**Pistes d'exploration:**
(a) Comment traduire en anglais cette phrase de l'article sur la Géorgie : « Le Conseil de la Fédération (chambre haute) et la Douma (chambre basse) ont voté à l'unanimité une déclaration appelant le président russe Dmitri Medvedev à reconnaître l'indépendance de l'Abkhazie et de l'Ossétie du Sud. » ?
(b) Pouvez-vous écrire la suite de l'article sur la Géorgie, à partir de sa dernière phrase ?

**Extrait proposé:**
········

Le Parlement russe s'est prononcé lundi pour une reconnaissance des deux républiques séparatistes de Géorgie, un vote jugé «inacceptable» par les États-Unis tandis que Moscou est sous la pression des Occidentaux pour retirer ses positions militaires avancées en territoire géorgien.

Le Conseil de la Fédération (chambre haute) et la Douma (chambre basse) ont voté à l'unanimité une déclaration appelant le président russe Dmitri Medvedev à reconnaître l'indépendance de l'Abkhazie et de l'Ossétie du Sud.

La décision revient désormais à l'exécutif russe, qui dispose d'une série d'options, de la reconnaissance et annexion pure et simple de ces deux territoires au statu quo, ce qui empêcherait la Géorgie de rejoindre l'OTAN, selon des experts.

«Ni l'Abkhazie, ni l'Ossétie du Sud ne vivront plus jamais dans le même État que la Géorgie», a lancé le président abkhaze Sergueï Bagapch, au cours d'une session extraordinaire au Parlement russe.

Son homologue sud-ossète Edouard Kokoïty a déclaré que Tskhinvali, la capitale de l'Ossétie du Sud, était «devenue le Stalingrad caucasien», après l'offensive géorgienne dans la nuit du 7 au 8 août, dans une allusion à la bataille de Stalingrad en 1943.

Six mois après la proclamation d'indépendance du Kosovo, aussitôt reconnue par Washington et la plupart des pays de l'Union européenne mais vivement critiquée par Moscou, qui avait alors mis en garde contre un «effet dominos», le précédent de la province serbe était présent dans bien des esprits.

········

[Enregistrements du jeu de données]
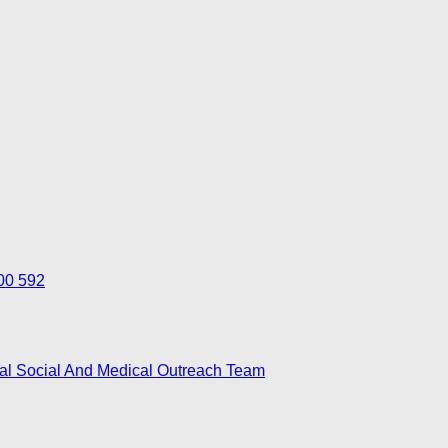
700 592
nal Social And Medical Outreach Team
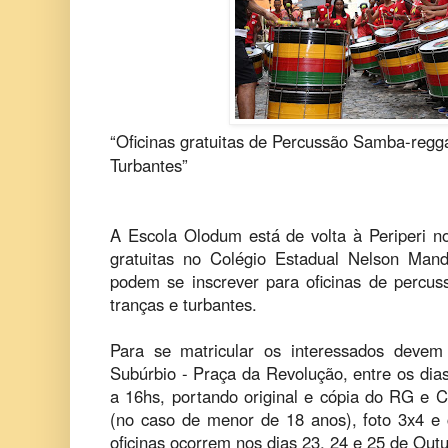
“Oficinas gratuitas de Percussão Samba-regg
Turbantes”
A Escola Olodum está de volta à Periperi n
gratuitas no Colégio Estadual Nelson Man
podem se inscrever para oficinas de percus
tranças e turbantes.
Para se matricular os interessados devem
Subúrbio - Praça da Revolução, entre os dia
a 16hs, portando original e cópia do RG e 
(no caso de menor de 18 anos), foto 3x4 e 
oficinas ocorrem nos dias 23, 24 e 25 de Outu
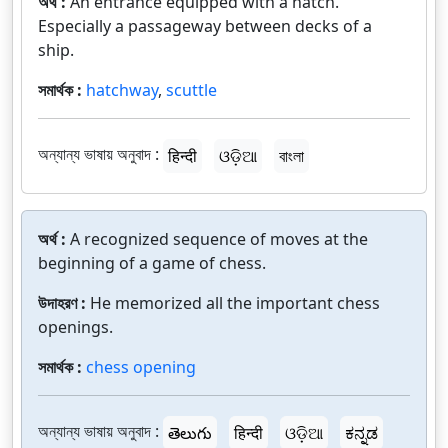
অর্থ :
An entrance equipped with a hatch.
Especially a passageway between decks of a
ship.
সমার্থক :
hatchway
,
scuttle
অন্যান্য ভাষায় অনুবাদ :
हिन्दी
ଓଡ଼ିଆ
বাংলা
অর্থ :
A recognized sequence of moves at the
beginning of a game of chess.
উদাহরণ :
He memorized all the important chess
openings.
সমার্থক :
chess opening
অন্যান্য ভাষায় অনুবাদ :
తెలుగు
हिन्दी
ଓଡ଼ିଆ
ಕನ್ನಡ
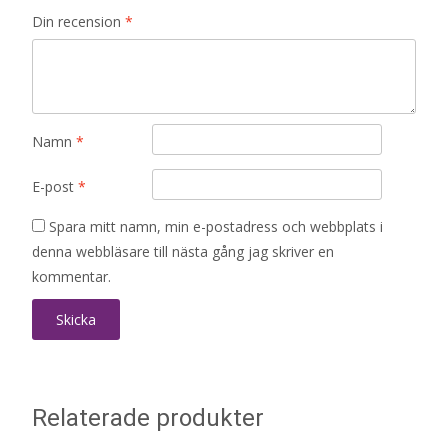
Din recension
*
Namn
*
E-post
*
Spara mitt namn, min e-postadress och webbplats i
denna webbläsare till nästa gång jag skriver en
kommentar.
Relaterade produkter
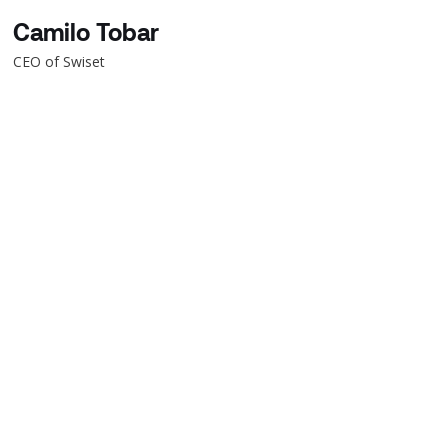
Camilo Tobar
CEO of Swiset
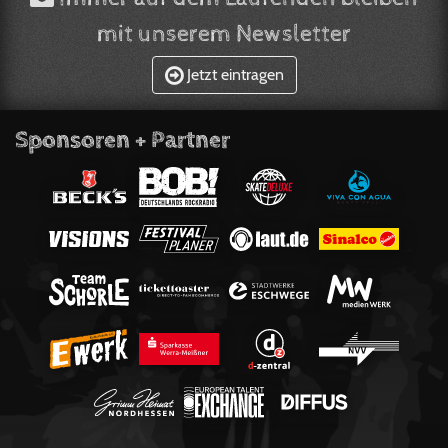
mit unserem Newsletter
Jetzt eintragen
Sponsoren + Partner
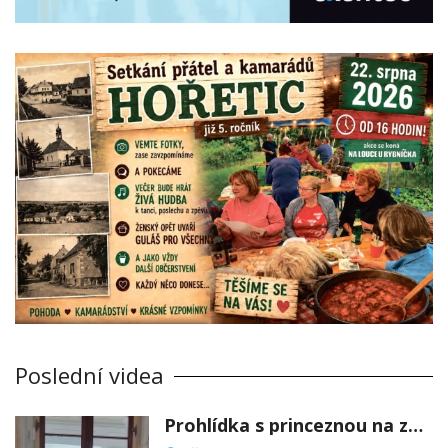
Poslední videa
Prohlídka s princeznou na zámku Stekník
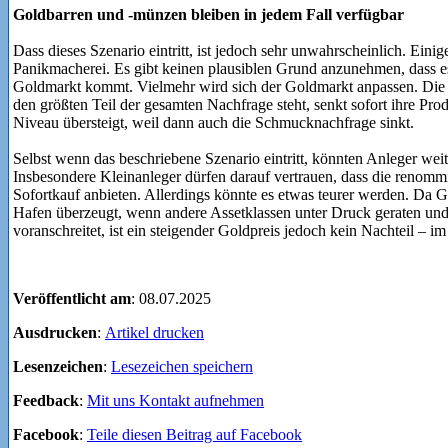
Goldbarren und -münzen bleiben in jedem Fall verfügbar
Dass dieses Szenario eintritt, ist jedoch sehr unwahrscheinlich. Ein
Panikmacherei. Es gibt keinen plausiblen Grund anzunehmen, dass e
Goldmarkt kommt. Vielmehr wird sich der Goldmarkt anpassen. Die S
den größten Teil der gesamten Nachfrage steht, senkt sofort ihre Pr
Niveau übersteigt, weil dann auch die Schmucknachfrage sinkt.
Selbst wenn das beschriebene Szenario eintritt, könnten Anleger we
Insbesondere Kleinanleger dürfen darauf vertrauen, dass die renom
Sofortkauf anbieten. Allerdings könnte es etwas teurer werden. Da G
Hafen überzeugt, wenn andere Assetklassen unter Druck geraten und
voranschreitet, ist ein steigender Goldpreis jedoch kein Nachteil – i
Veröffentlicht am
: 08.07.2025
Ausdrucken
:
Artikel drucken
Lesenzeichen
:
Lesezeichen speichern
Feedback
:
Mit uns Kontakt aufnehmen
Facebook
:
Teile diesen Beitrag auf Facebook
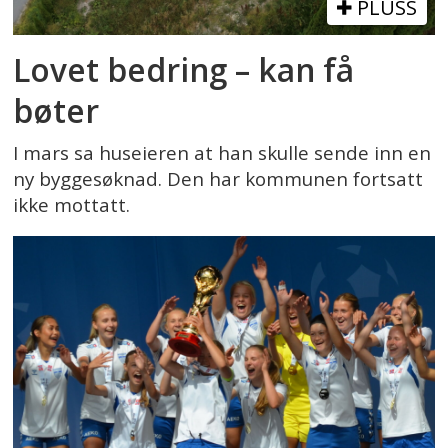
PLUSS
Lovet bedring – kan få
bøter
I mars sa huseieren at han skulle sende inn en
ny byggesøknad. Den har kommunen fortsatt
ikke mottatt.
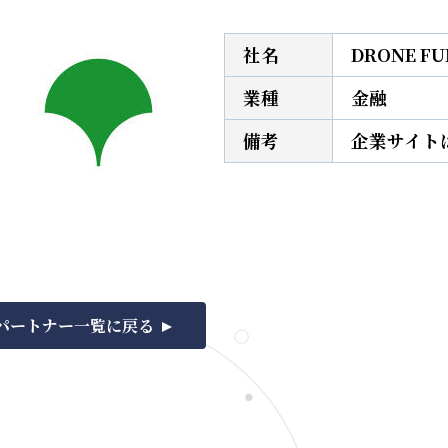
社名
DRONE F
業種
金融
備考
企業サイト
パートナー一覧に戻る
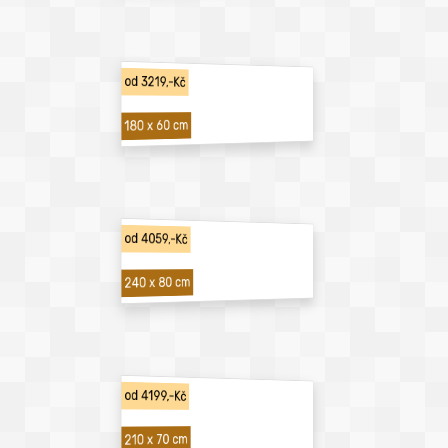
od 3219,-Kč
180 x 60 cm
od 4059,-Kč
240 x 80 cm
od 4199,-Kč
210 x 70 cm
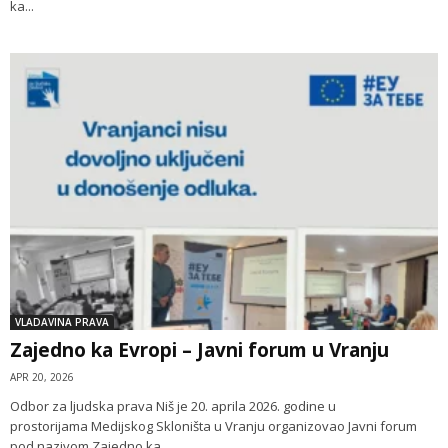
ka...
VLADAVINA PRAVA
Zajedno ka Evropi – Javni forum u Vranju
APR 20, 2026
Odbor za ljudska prava Niš je 20. aprila 2026. godine u
prostorijama Medijskog Skloništa u Vranju organizovao Javni forum
pod nazivom Zajedno ka...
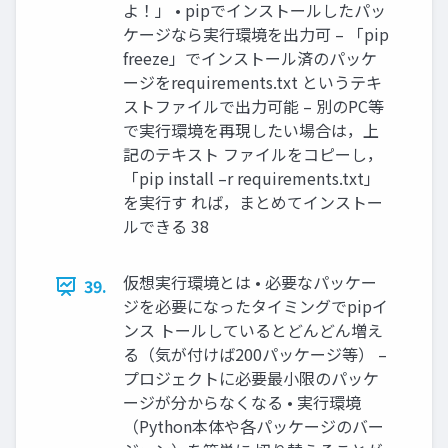
よ！」 • pipでインストールしたパッ
ケージなら実行環境を出力可 – 「pip
freeze」でインストール済のパッケ
ージをrequirements.txt というテキ
ストファイルで出力可能 – 別のPC等
で実行環境を再現したい場合は，上
記のテキスト ファイルをコピーし，
「pip install –r requirements.txt」
を実行す れば，まとめてインストー
ルできる 38
仮想実行環境とは • 必要なパッケー
39.
ジを必要になったタイミングでpipイ
ンス トールしているとどんどん増え
る（気が付けば200パッケージ等） –
プロジェクトに必要最小限のパッケ
ージが分からなくなる • 実行環境
（Python本体や各パッケージのバー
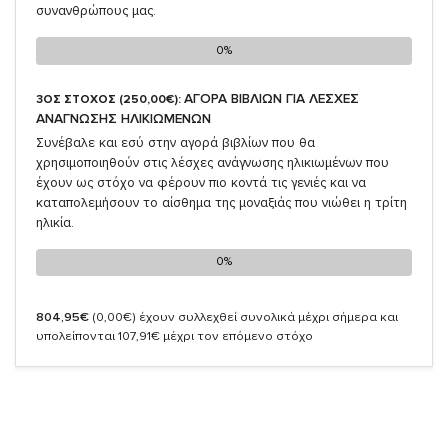
συνανθρώπους μας.
0%
0%
ΑΓΟΡΑ ΒΙΒΛΙΩΝ ΓΙΑ ΛΕΣΧΕΣ
3ΟΣ ΣΤΟΧΟΣ (250,00€):
ΑΝΑΓΝΩΣΗΣ ΗΛΙΚΙΩΜΕΝΩΝ
Συνέβαλε και εσύ στην αγορά βιβλίων που θα
χρησιμοποιηθούν στις λέσχες ανάγνωσης ηλικιωμένων που
έχουν ως στόχο να φέρουν πιο κοντά τις γενιές και να
καταπολεμήσουν το αίσθημα της μοναξιάς που νιώθει η τρίτη
ηλικία.
0%
0%
804,95€
(0,00€)
έχουν συλλεχθεί συνολικά μέχρι σήμερα και
υπολείπονται 107,91€ μέχρι τον επόμενο στόχο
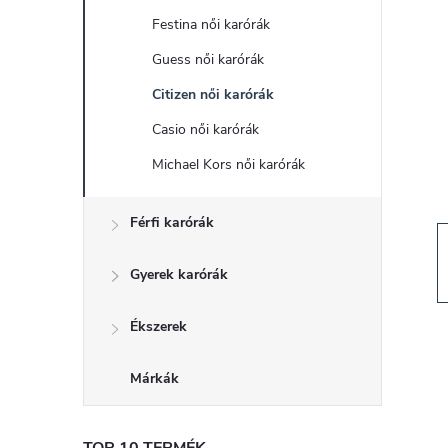
d
Festina női karórák
a
Guess női karórák
l
Citizen női karórák
Casio női karórák
s
Michael Kors női karórák
ó
Férfi karórák
p
Gyerek karórák
a
Ékszerek
n
Márkák
e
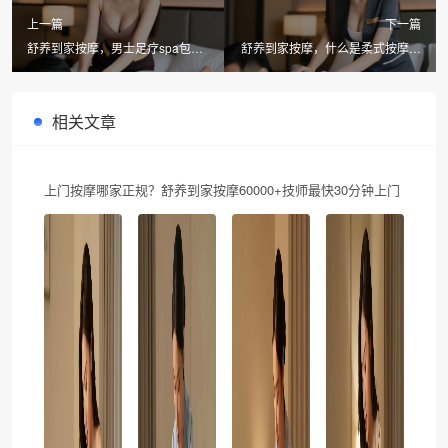
上一篇
下一篇
舒养到家按摩，男士足疗spa包含
舒养到家按摩，什么是柔式按摩的
的项目全解析
健康之选
相关文章
上门按摩哪家正规？舒养到家按摩60000+技师最快30分钟上门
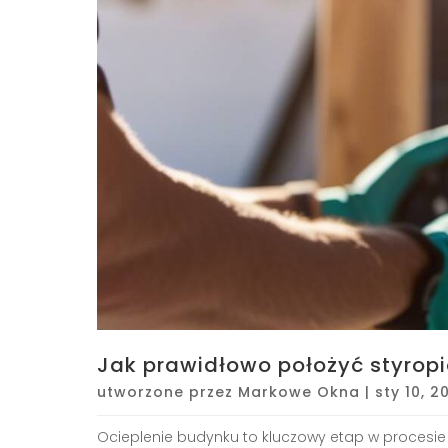
Jak prawidłowo położyć styrop
utworzone przez
Markowe Okna
|
sty 10, 2
Ocieplenie budynku to kluczowy etap w procesi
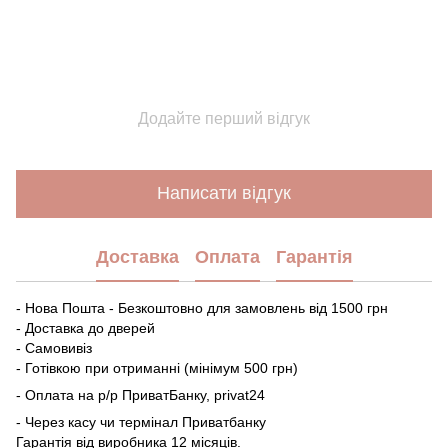
Додайте перший відгук
Написати відгук
Доставка
Оплата
Гарантія
- Нова Пошта - Безкоштовно для замовлень від 1500 грн
- Доставка до дверей
- Самовивіз
- Готівкою при отриманні (мінімум 500 грн)
- Оплата на р/р ПриватБанку, privat24
- Через касу чи термінал Приватбанку
Гарантія від виробника 12 місяців.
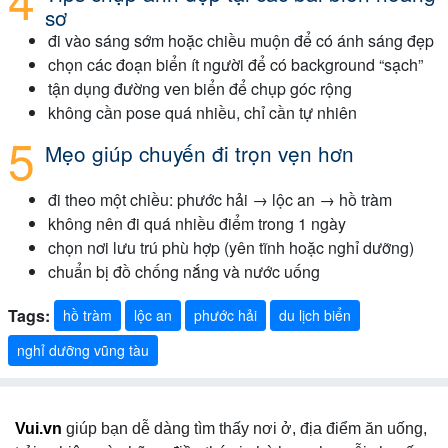
sơ
đi vào sáng sớm hoặc chiều muộn để có ánh sáng đẹp
chọn các đoạn biển ít người để có background “sạch”
tận dụng đường ven biển để chụp góc rộng
không cần pose quá nhiều, chỉ cần tự nhiên
Mẹo giúp chuyến đi trọn vẹn hơn
đi theo một chiều: phước hải → lộc an → hồ tràm
không nên đi quá nhiều điểm trong 1 ngày
chọn nơi lưu trú phù hợp (yên tĩnh hoặc nghỉ dưỡng)
chuẩn bị đồ chống nắng và nước uống
Tags:
hồ tràm
lộc an
phước hải
du lịch biển
nghỉ dưỡng vũng tàu
Vui.vn
giúp bạn dễ dàng tìm thấy nơi ở, địa điểm ăn uống,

········

**Réponses ci-dessous:**
(a) The Federation Council (upper house) and the Duma (lower house) unanimously passed a declaration calling on Russian President Dmitry Medvedev to recognize the independence of Abkhazia and South Ossetia.

(b)
«L'Abkhazie et l'Ossétie du Sud ont plus de raisons que le Kosovo de prétendre à l'indépendance», a affirmé le président de la commission des Affaires étrangères de la Douma, Konstantin Kossatchev.

Sergueï Markov, politologue et député pro-Kremlin, a laissé entendre qu'une reconnaissance des deux régions indépendantistes n'était pas l'unique scénario mais qu'elle interviendrait si les «instruments existants n'étaient pas suffisants» pour assurer leur «sécurité».

À Tskhinvali, des voitures arborant des drapeaux flambant neufs aux couleurs de l'Ossétie du Sud et de la Russie et des coups de klaxon ont salué le vote du Parlement de Moscou.

«Nous avons vaincu, la Russie est avec nous, c'est l'événement le plus heureux de ces derniers temps», jubilait Eleonora Bedoïeva, du ministère sud-ossète de la Jeunesse.

Le président géorgien Mikheïl Saakachvili a pour sa part jugé «tragique» le vote du Parlement russe.

«C'est notre destin géopolitique tragique (...) mais personne ne peut légaliser l'annexion de territoires géorgiens», a-t-il déclaré.

Les États-Unis ont jugé «inacceptable» la décision des parlementaires russes sommant Moscou de «respecter l'intégrité territoriale et la souveraineté de la Géorgie», selon un porte-parole du département d'État, Robert Wood.

La Maison-Blanche a annoncé que les États-Unis examinaient l'ensemble de leurs relations avec la Russie affirmant que le destin de l'Ossétie du Sud et de l'Abkhazie «ne dépendait pas de la décision d'un seul» pays.

Le vice-président américain Dick Cheney doit se rendre la semaine prochaine en Géorgie, ainsi qu'en Ukraine et en Azerbaïdjan, trois alliés de Washington. Ce sera le plus haut responsable américain à se rendre en Géorgie depuis le début du conflit.

La chancelière allemande Angela Merkel a pour sa part appelé le président russe à rejeter la résolution du Parlement.

«Je suppose que le président russe ne va pas signer cette résolution, car cela provoquerait une situation très difficile et critique au regard de la sécurité territoriale de la Géorgie», a-t-elle déclaré.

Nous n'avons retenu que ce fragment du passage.